Bu yapıtlar, insan figürünü mü, yoksa göksel varlıkları mı temsil ediyordu? Kazılarda, bir demir leviye parçası dahi çıkmamışken; O zamanın teknolojisiyle bu sütünlar neyle kesilmiş, şekillendirilmiş ve neyle işlenmişlerdi?
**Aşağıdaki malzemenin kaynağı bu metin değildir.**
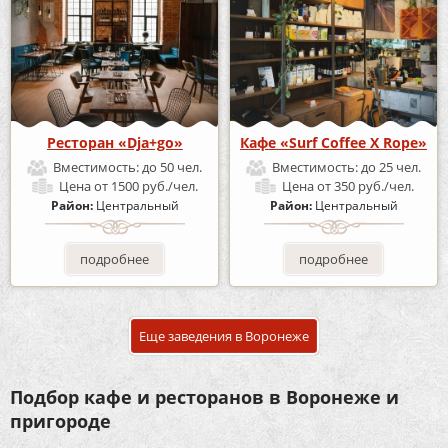
Ресторан «Dja+go»
Кафе «Surf Coffee X Rope»
Вместимость:
до 50 чел.
Вместимость:
до 25 чел.
Цена
от 1500 руб./чел.
Цена
от 350 руб./чел.
Район:
Центральный
Район:
Центральный
подробнее
подробнее
Еще заведения в Воронеже
Подбор кафе и ресторанов в Воронеже и
пригороде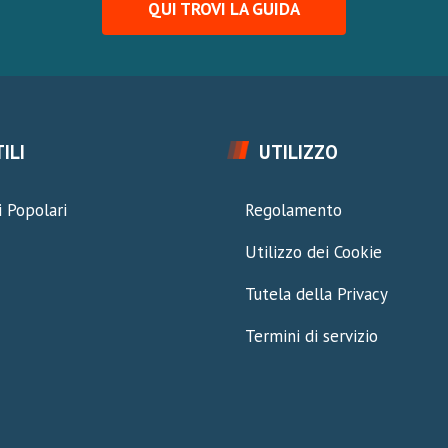
QUI TROVI LA GUIDA
ILI
UTILIZZO
 Popolari
Regolamento
Utilizzo dei Cookie
Tutela della Privacy
Termini di servizio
Göbeklitepe’nin mimarisinin önemi sadece kendisiyle sınırlı kalmamıştı. Anadolu'daki ve Orta Asya‘daki kurganların ve mezar höyüklerin benzerlikleri de kafaları karıştırmıştı. Aralarında bir bağ olduğu kesinleşmemiş olsada, kültürel etkileşimlerin ve göçlerden kalan işaretler bunları destekliyordu.
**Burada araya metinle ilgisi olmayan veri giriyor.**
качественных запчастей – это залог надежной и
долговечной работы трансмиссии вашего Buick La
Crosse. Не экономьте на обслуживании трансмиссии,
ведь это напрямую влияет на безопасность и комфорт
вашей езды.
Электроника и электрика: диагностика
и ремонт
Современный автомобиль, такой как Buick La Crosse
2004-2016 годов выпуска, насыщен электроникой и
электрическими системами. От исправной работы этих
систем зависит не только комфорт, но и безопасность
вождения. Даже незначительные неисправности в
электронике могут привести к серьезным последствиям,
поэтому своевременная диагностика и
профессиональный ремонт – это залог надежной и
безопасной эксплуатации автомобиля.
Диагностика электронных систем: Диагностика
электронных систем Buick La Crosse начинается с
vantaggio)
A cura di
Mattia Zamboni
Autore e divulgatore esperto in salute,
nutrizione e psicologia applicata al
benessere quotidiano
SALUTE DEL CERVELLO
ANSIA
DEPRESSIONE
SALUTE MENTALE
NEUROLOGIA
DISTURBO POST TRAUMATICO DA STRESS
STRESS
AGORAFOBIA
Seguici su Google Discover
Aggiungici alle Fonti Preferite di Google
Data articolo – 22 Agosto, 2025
Hatta bu göçmenlerin Ön Türklerin Anadolu'ya kadar uzanıp uzanmadığı sorusunu da beraberinde getiriyordu. Göbekli Tepe'nin sunduğu ipuçları ve Ön Türklerin kurganları arasındaki potansiyel bağlantılar kimi tarihçi ve arkeologlara göre önem kazanıyordu. Göbekli Tepe, bu etkileşimlerin bir parçası mı, yoksa kendi başına bağımsız kültürel fenomen miydi? Bu sorularla tarihin ötesine geçme arayışımızın temel taşlarını mı oluşturuyordu?
Sonuç olarak, Göbekli Tepe sadece taşlardan oluşmuş bir yapıt değil, aynı zamanda insanlık tarihinin bilinmeyen derinliklerine açılan bir kapıydı. Belki de kaybolmuş bilgeliğin günyüzüne çıkma zamanı gelmişti. Her taşın altında, her figürün ardında, 12 bin yıllık soruların cevapları yatıyordu.
Göbekli Tepe’nin taşlarına bakarken, tarihin bize sunduğu bu sessiz mesajları anlamak ve çözüme kavuşturmak, belki de insanlık tarihinin en büyük keşfi olacaktı.
Ama, olmadı.
Kazı, Ekim 2024’den itibaren 150 yıllığına durduruldu.
Neden mi?
Kimbilir, belki de bizim aydınlanmamız, dünyayı yönetenlerin işini zorlaştıracaktı. Belki de tüm bildiklerimizi unutturacak sırlarla yüzleşecektik… Dini kitaplardaki kronolojik sıralamaları, özellikle bu kitaplarda adı geçen ilk insanların 6000 yıl kadar önce „cennetten kovulmuş“ olduklarını irdeleyecektik ilk kez…
Ve insanlık ciddi anlamda boşluğa düşecekti.